### Aim of the task
The response should consist of the data below, copied exactly, with no pictures in it.

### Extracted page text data
· · · · ·

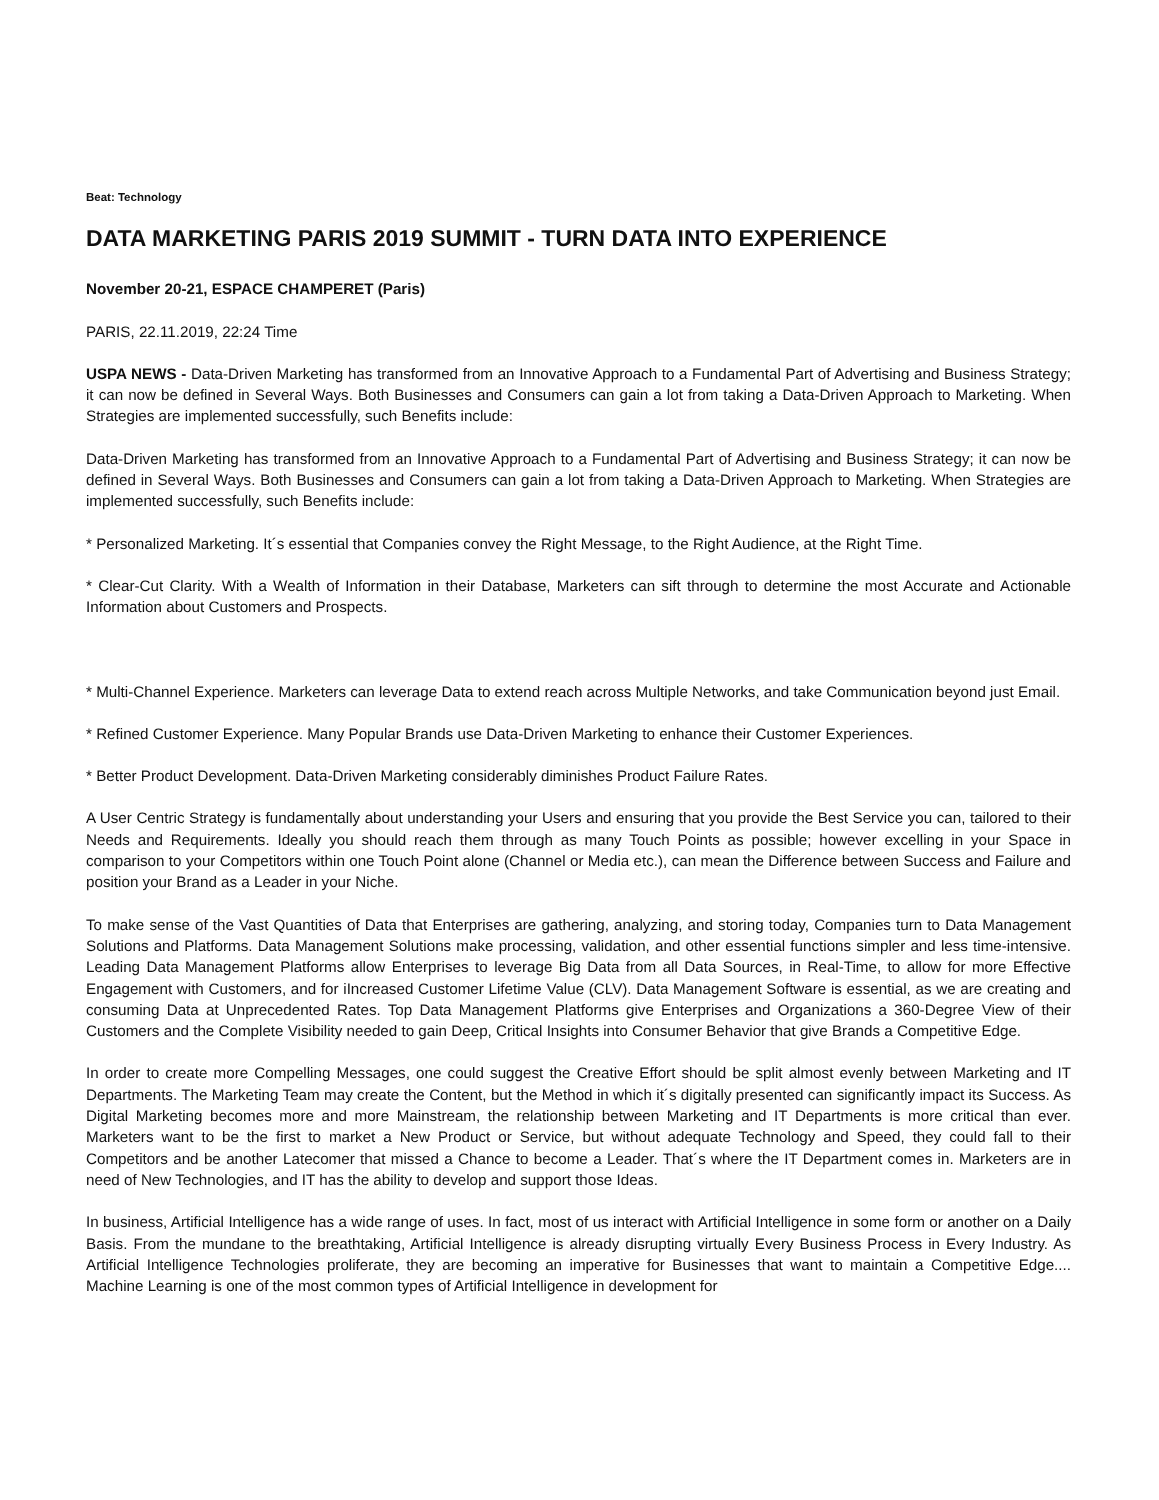Beat: Technology
DATA MARKETING PARIS 2019 SUMMIT - TURN DATA INTO EXPERIENCE
November 20-21, ESPACE CHAMPERET (Paris)
PARIS, 22.11.2019, 22:24 Time
USPA NEWS - Data-Driven Marketing has transformed from an Innovative Approach to a Fundamental Part of Advertising and Business Strategy; it can now be defined in Several Ways. Both Businesses and Consumers can gain a lot from taking a Data-Driven Approach to Marketing. When Strategies are implemented successfully, such Benefits include:
Data-Driven Marketing has transformed from an Innovative Approach to a Fundamental Part of Advertising and Business Strategy; it can now be defined in Several Ways. Both Businesses and Consumers can gain a lot from taking a Data-Driven Approach to Marketing. When Strategies are implemented successfully, such Benefits include:
* Personalized Marketing. It´s essential that Companies convey the Right Message, to the Right Audience, at the Right Time.
* Clear-Cut Clarity. With a Wealth of Information in their Database, Marketers can sift through to determine the most Accurate and Actionable Information about Customers and Prospects.
* Multi-Channel Experience. Marketers can leverage Data to extend reach across Multiple Networks, and take Communication beyond just Email.
* Refined Customer Experience. Many Popular Brands use Data-Driven Marketing to enhance their Customer Experiences.
* Better Product Development. Data-Driven Marketing considerably diminishes Product Failure Rates.
A User Centric Strategy is fundamentally about understanding your Users and ensuring that you provide the Best Service you can, tailored to their Needs and Requirements. Ideally you should reach them through as many Touch Points as possible; however excelling in your Space in comparison to your Competitors within one Touch Point alone (Channel or Media etc.), can mean the Difference between Success and Failure and position your Brand as a Leader in your Niche.
To make sense of the Vast Quantities of Data that Enterprises are gathering, analyzing, and storing today, Companies turn to Data Management Solutions and Platforms. Data Management Solutions make processing, validation, and other essential functions simpler and less time-intensive. Leading Data Management Platforms allow Enterprises to leverage Big Data from all Data Sources, in Real-Time, to allow for more Effective Engagement with Customers, and for iIncreased Customer Lifetime Value (CLV). Data Management Software is essential, as we are creating and consuming Data at Unprecedented Rates. Top Data Management Platforms give Enterprises and Organizations a 360-Degree View of their Customers and the Complete Visibility needed to gain Deep, Critical Insights into Consumer Behavior that give Brands a Competitive Edge.
In order to create more Compelling Messages, one could suggest the Creative Effort should be split almost evenly between Marketing and IT Departments. The Marketing Team may create the Content, but the Method in which it´s digitally presented can significantly impact its Success. As Digital Marketing becomes more and more Mainstream, the relationship between Marketing and IT Departments is more critical than ever. Marketers want to be the first to market a New Product or Service, but without adequate Technology and Speed, they could fall to their Competitors and be another Latecomer that missed a Chance to become a Leader. That´s where the IT Department comes in. Marketers are in need of New Technologies, and IT has the ability to develop and support those Ideas.
In business, Artificial Intelligence has a wide range of uses. In fact, most of us interact with Artificial Intelligence in some form or another on a Daily Basis. From the mundane to the breathtaking, Artificial Intelligence is already disrupting virtually Every Business Process in Every Industry. As Artificial Intelligence Technologies proliferate, they are becoming an imperative for Businesses that want to maintain a Competitive Edge.... Machine Learning is one of the most common types of Artificial Intelligence in development for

· · · · ·

### Solved exercise
Beat: Technology
DATA MARKETING PARIS 2019 SUMMIT - TURN DATA INTO EXPERIENCE
November 20-21, ESPACE CHAMPERET (Paris)
PARIS, 22.11.2019, 22:24 Time
USPA NEWS - Data-Driven Marketing has transformed from an Innovative Approach to a Fundamental Part of Advertising and Business Strategy; it can now be defined in Several Ways. Both Businesses and Consumers can gain a lot from taking a Data-Driven Approach to Marketing. When Strategies are implemented successfully, such Benefits include:
Data-Driven Marketing has transformed from an Innovative Approach to a Fundamental Part of Advertising and Business Strategy; it can now be defined in Several Ways. Both Businesses and Consumers can gain a lot from taking a Data-Driven Approach to Marketing. When Strategies are implemented successfully, such Benefits include:
* Personalized Marketing. It´s essential that Companies convey the Right Message, to the Right Audience, at the Right Time.
* Clear-Cut Clarity. With a Wealth of Information in their Database, Marketers can sift through to determine the most Accurate and Actionable Information about Customers and Prospects.
* Multi-Channel Experience. Marketers can leverage Data to extend reach across Multiple Networks, and take Communication beyond just Email.
* Refined Customer Experience. Many Popular Brands use Data-Driven Marketing to enhance their Customer Experiences.
* Better Product Development. Data-Driven Marketing considerably diminishes Product Failure Rates.
A User Centric Strategy is fundamentally about understanding your Users and ensuring that you provide the Best Service you can, tailored to their Needs and Requirements. Ideally you should reach them through as many Touch Points as possible; however excelling in your Space in comparison to your Competitors within one Touch Point alone (Channel or Media etc.), can mean the Difference between Success and Failure and position your Brand as a Leader in your Niche.
To make sense of the Vast Quantities of Data that Enterprises are gathering, analyzing, and storing today, Companies turn to Data Management Solutions and Platforms. Data Management Solutions make processing, validation, and other essential functions simpler and less time-intensive. Leading Data Management Platforms allow Enterprises to leverage Big Data from all Data Sources, in Real-Time, to allow for more Effective Engagement with Customers, and for iIncreased Customer Lifetime Value (CLV). Data Management Software is essential, as we are creating and consuming Data at Unprecedented Rates. Top Data Management Platforms give Enterprises and Organizations a 360-Degree View of their Customers and the Complete Visibility needed to gain Deep, Critical Insights into Consumer Behavior that give Brands a Competitive Edge.
In order to create more Compelling Messages, one could suggest the Creative Effort should be split almost evenly between Marketing and IT Departments. The Marketing Team may create the Content, but the Method in which it´s digitally presented can significantly impact its Success. As Digital Marketing becomes more and more Mainstream, the relationship between Marketing and IT Departments is more critical than ever. Marketers want to be the first to market a New Product or Service, but without adequate Technology and Speed, they could fall to their Competitors and be another Latecomer that missed a Chance to become a Leader. That´s where the IT Department comes in. Marketers are in need of New Technologies, and IT has the ability to develop and support those Ideas.
In business, Artificial Intelligence has a wide range of uses. In fact, most of us interact with Artificial Intelligence in some form or another on a Daily Basis. From the mundane to the breathtaking, Artificial Intelligence is already disrupting virtually Every Business Process in Every Industry. As Artificial Intelligence Technologies proliferate, they are becoming an imperative for Businesses that want to maintain a Competitive Edge.... Machine Learning is one of the most common types of Artificial Intelligence in development for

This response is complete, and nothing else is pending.